» HOW TO COMPLETE THIS TASK
The data should be printed again, exactly.

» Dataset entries
□ □ □ □ □ □ □

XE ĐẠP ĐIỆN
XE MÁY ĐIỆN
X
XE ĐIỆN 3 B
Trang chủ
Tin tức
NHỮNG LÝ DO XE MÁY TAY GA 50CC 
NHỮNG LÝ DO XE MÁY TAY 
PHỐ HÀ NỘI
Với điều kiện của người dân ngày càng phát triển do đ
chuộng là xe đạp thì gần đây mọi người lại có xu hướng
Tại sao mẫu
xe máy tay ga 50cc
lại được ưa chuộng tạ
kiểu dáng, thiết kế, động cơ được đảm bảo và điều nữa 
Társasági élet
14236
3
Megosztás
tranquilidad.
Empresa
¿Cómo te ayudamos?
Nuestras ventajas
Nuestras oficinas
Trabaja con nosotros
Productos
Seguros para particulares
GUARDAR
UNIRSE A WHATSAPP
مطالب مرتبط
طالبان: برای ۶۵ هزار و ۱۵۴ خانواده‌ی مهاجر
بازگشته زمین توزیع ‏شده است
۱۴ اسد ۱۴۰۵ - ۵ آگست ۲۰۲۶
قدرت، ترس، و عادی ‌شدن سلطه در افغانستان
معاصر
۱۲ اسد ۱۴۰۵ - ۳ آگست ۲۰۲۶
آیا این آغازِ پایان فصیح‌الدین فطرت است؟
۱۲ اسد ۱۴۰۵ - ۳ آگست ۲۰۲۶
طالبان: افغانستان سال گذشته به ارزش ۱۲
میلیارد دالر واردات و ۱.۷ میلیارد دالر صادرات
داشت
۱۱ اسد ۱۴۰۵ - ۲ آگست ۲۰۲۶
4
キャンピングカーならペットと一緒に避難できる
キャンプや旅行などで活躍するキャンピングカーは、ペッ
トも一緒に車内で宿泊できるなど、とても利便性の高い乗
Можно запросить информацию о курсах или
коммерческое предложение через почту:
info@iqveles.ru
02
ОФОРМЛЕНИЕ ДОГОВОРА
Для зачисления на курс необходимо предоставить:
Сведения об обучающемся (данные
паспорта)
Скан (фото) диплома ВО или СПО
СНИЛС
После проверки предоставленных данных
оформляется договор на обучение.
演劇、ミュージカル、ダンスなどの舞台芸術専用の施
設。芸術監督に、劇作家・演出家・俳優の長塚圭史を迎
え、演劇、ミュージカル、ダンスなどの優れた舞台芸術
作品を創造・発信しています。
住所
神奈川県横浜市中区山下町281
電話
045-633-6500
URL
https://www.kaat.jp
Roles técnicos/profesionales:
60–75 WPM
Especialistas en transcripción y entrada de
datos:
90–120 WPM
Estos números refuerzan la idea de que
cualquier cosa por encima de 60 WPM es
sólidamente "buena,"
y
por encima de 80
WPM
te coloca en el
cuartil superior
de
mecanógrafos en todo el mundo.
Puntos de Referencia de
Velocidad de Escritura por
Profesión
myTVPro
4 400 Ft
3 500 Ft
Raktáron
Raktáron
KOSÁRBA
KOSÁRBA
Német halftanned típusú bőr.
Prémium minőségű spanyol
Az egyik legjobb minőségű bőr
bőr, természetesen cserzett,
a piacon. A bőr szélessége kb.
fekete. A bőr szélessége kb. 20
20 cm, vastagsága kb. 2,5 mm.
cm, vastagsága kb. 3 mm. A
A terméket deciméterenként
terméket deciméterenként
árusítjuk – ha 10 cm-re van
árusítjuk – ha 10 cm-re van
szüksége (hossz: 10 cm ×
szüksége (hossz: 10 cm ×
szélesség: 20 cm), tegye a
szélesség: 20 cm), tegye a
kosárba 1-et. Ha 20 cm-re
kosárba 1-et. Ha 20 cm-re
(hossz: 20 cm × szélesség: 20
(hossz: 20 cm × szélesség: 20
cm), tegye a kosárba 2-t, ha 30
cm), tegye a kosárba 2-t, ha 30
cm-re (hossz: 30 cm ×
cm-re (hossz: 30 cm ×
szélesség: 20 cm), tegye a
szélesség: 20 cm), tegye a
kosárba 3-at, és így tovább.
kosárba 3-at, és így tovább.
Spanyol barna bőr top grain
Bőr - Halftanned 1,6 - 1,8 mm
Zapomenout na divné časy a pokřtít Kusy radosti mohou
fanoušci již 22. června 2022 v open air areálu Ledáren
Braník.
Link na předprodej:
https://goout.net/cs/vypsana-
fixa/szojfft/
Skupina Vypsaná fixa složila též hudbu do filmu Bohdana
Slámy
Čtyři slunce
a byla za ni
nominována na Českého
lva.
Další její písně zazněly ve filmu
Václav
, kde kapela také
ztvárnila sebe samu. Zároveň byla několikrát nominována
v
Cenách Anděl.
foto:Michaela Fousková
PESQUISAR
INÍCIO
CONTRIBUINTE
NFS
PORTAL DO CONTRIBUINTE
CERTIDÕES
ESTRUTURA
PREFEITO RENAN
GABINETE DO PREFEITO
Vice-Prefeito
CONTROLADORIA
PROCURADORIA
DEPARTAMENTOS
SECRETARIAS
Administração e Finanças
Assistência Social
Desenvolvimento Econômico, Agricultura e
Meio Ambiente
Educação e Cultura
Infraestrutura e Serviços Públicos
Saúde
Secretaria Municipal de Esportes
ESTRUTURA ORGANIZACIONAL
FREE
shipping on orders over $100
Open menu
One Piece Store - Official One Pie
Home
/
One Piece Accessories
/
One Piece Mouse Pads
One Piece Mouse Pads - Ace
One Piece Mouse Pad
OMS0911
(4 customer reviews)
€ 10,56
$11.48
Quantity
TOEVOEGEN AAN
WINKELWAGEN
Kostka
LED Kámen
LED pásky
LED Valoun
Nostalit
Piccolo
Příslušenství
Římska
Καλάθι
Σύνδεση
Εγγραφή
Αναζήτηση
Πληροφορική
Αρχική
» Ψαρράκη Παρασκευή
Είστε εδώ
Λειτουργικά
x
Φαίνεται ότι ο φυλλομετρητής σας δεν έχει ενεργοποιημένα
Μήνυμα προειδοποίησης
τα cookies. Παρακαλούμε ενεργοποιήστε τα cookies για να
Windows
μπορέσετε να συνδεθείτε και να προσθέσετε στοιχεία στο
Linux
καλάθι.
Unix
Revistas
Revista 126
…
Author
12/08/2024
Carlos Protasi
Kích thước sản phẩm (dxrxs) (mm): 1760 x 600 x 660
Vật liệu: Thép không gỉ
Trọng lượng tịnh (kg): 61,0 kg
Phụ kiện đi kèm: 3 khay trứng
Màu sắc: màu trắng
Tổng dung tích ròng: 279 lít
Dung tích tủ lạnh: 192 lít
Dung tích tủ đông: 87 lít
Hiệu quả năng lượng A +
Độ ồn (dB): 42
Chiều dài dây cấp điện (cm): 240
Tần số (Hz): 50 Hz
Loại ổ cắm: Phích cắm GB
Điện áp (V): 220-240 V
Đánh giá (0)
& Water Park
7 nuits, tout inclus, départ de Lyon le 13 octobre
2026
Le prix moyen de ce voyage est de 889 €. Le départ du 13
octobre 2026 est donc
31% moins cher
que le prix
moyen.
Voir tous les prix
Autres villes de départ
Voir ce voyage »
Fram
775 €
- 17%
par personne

□ □ □ □ □ □ □

» WRITTEN RESPONSE
XE ĐẠP ĐIỆN
XE MÁY ĐIỆN
X
XE ĐIỆN 3 B
Trang chủ
Tin tức
NHỮNG LÝ DO XE MÁY TAY GA 50CC 
NHỮNG LÝ DO XE MÁY TAY 
PHỐ HÀ NỘI
Với điều kiện của người dân ngày càng phát triển do đ
chuộng là xe đạp thì gần đây mọi người lại có xu hướng
Tại sao mẫu
xe máy tay ga 50cc
lại được ưa chuộng tạ
kiểu dáng, thiết kế, động cơ được đảm bảo và điều nữa 
Társasági élet
14236
3
Megosztás
tranquilidad.
Empresa
¿Cómo te ayudamos?
Nuestras ventajas
Nuestras oficinas
Trabaja con nosotros
Productos
Seguros para particulares
GUARDAR
UNIRSE A WHATSAPP
مطالب مرتبط
طالبان: برای ۶۵ هزار و ۱۵۴ خانواده‌ی مهاجر
بازگشته زمین توزیع ‏شده است
۱۴ اسد ۱۴۰۵ - ۵ آگست ۲۰۲۶
قدرت، ترس، و عادی ‌شدن سلطه در افغانستان
معاصر
۱۲ اسد ۱۴۰۵ - ۳ آگست ۲۰۲۶
آیا این آغازِ پایان فصیح‌الدین فطرت است؟
۱۲ اسد ۱۴۰۵ - ۳ آگست ۲۰۲۶
طالبان: افغانستان سال گذشته به ارزش ۱۲
میلیارد دالر واردات و ۱.۷ میلیارد دالر صادرات
داشت
۱۱ اسد ۱۴۰۵ - ۲ آگست ۲۰۲۶
4
キャンピングカーならペットと一緒に避難できる
キャンプや旅行などで活躍するキャンピングカーは、ペッ
トも一緒に車内で宿泊できるなど、とても利便性の高い乗
Можно запросить информацию о курсах или
коммерческое предложение через почту:
info@iqveles.ru
02
ОФОРМЛЕНИЕ ДОГОВОРА
Для зачисления на курс необходимо предоставить:
Сведения об обучающемся (данные
паспорта)
Скан (фото) диплома ВО или СПО
СНИЛС
После проверки предоставленных данных
оформляется договор на обучение.
演劇、ミュージカル、ダンスなどの舞台芸術専用の施
設。芸術監督に、劇作家・演出家・俳優の長塚圭史を迎
え、演劇、ミュージカル、ダンスなどの優れた舞台芸術
作品を創造・発信しています。
住所
神奈川県横浜市中区山下町281
電話
045-633-6500
URL
https://www.kaat.jp
Roles técnicos/profesionales:
60–75 WPM
Especialistas en transcripción y entrada de
datos:
90–120 WPM
Estos números refuerzan la idea de que
cualquier cosa por encima de 60 WPM es
sólidamente "buena,"
y
por encima de 80
WPM
te coloca en el
cuartil superior
de
mecanógrafos en todo el mundo.
Puntos de Referencia de
Velocidad de Escritura por
Profesión
myTVPro
4 400 Ft
3 500 Ft
Raktáron
Raktáron
KOSÁRBA
KOSÁRBA
Német halftanned típusú bőr.
Prémium minőségű spanyol
Az egyik legjobb minőségű bőr
bőr, természetesen cserzett,
a piacon. A bőr szélessége kb.
fekete. A bőr szélessége kb. 20
20 cm, vastagsága kb. 2,5 mm.
cm, vastagsága kb. 3 mm. A
A terméket deciméterenként
terméket deciméterenként
árusítjuk – ha 10 cm-re van
árusítjuk – ha 10 cm-re van
szüksége (hossz: 10 cm ×
szüksége (hossz: 10 cm ×
szélesség: 20 cm), tegye a
szélesség: 20 cm), tegye a
kosárba 1-et. Ha 20 cm-re
kosárba 1-et. Ha 20 cm-re
(hossz: 20 cm × szélesség: 20
(hossz: 20 cm × szélesség: 20
cm), tegye a kosárba 2-t, ha 30
cm), tegye a kosárba 2-t, ha 30
cm-re (hossz: 30 cm ×
cm-re (hossz: 30 cm ×
szélesség: 20 cm), tegye a
szélesség: 20 cm), tegye a
kosárba 3-at, és így tovább.
kosárba 3-at, és így tovább.
Spanyol barna bőr top grain
Bőr - Halftanned 1,6 - 1,8 mm
Zapomenout na divné časy a pokřtít Kusy radosti mohou
fanoušci již 22. června 2022 v open air areálu Ledáren
Braník.
Link na předprodej:
https://goout.net/cs/vypsana-
fixa/szojfft/
Skupina Vypsaná fixa složila též hudbu do filmu Bohdana
Slámy
Čtyři slunce
a byla za ni
nominována na Českého
lva.
Další její písně zazněly ve filmu
Václav
, kde kapela také
ztvárnila sebe samu. Zároveň byla několikrát nominována
v
Cenách Anděl.
foto:Michaela Fousková
PESQUISAR
INÍCIO
CONTRIBUINTE
NFS
PORTAL DO CONTRIBUINTE
CERTIDÕES
ESTRUTURA
PREFEITO RENAN
GABINETE DO PREFEITO
Vice-Prefeito
CONTROLADORIA
PROCURADORIA
DEPARTAMENTOS
SECRETARIAS
Administração e Finanças
Assistência Social
Desenvolvimento Econômico, Agricultura e
Meio Ambiente
Educação e Cultura
Infraestrutura e Serviços Públicos
Saúde
Secretaria Municipal de Esportes
ESTRUTURA ORGANIZACIONAL
FREE
shipping on orders over $100
Open menu
One Piece Store - Official One Pie
Home
/
One Piece Accessories
/
One Piece Mouse Pads
One Piece Mouse Pads - Ace
One Piece Mouse Pad
OMS0911
(4 customer reviews)
€ 10,56
$11.48
Quantity
TOEVOEGEN AAN
WINKELWAGEN
Kostka
LED Kámen
LED pásky
LED Valoun
Nostalit
Piccolo
Příslušenství
Římska
Καλάθι
Σύνδεση
Εγγραφή
Αναζήτηση
Πληροφορική
Αρχική
» Ψαρράκη Παρασκευή
Είστε εδώ
Λειτουργικά
x
Φαίνεται ότι ο φυλλομετρητής σας δεν έχει ενεργοποιημένα
Μήνυμα προειδοποίησης
τα cookies. Παρακαλούμε ενεργοποιήστε τα cookies για να
Windows
μπορέσετε να συνδεθείτε και να προσθέσετε στοιχεία στο
Linux
καλάθι.
Unix
Revistas
Revista 126
…
Author
12/08/2024
Carlos Protasi
Kích thước sản phẩm (dxrxs) (mm): 1760 x 600 x 660
Vật liệu: Thép không gỉ
Trọng lượng tịnh (kg): 61,0 kg
Phụ kiện đi kèm: 3 khay trứng
Màu sắc: màu trắng
Tổng dung tích ròng: 279 lít
Dung tích tủ lạnh: 192 lít
Dung tích tủ đông: 87 lít
Hiệu quả năng lượng A +
Độ ồn (dB): 42
Chiều dài dây cấp điện (cm): 240
Tần số (Hz): 50 Hz
Loại ổ cắm: Phích cắm GB
Điện áp (V): 220-240 V
Đánh giá (0)
& Water Park
7 nuits, tout inclus, départ de Lyon le 13 octobre
2026
Le prix moyen de ce voyage est de 889 €. Le départ du 13
octobre 2026 est donc
31% moins cher
que le prix
moyen.
Voir tous les prix
Autres villes de départ
Voir ce voyage »
Fram
775 €
- 17%
par personne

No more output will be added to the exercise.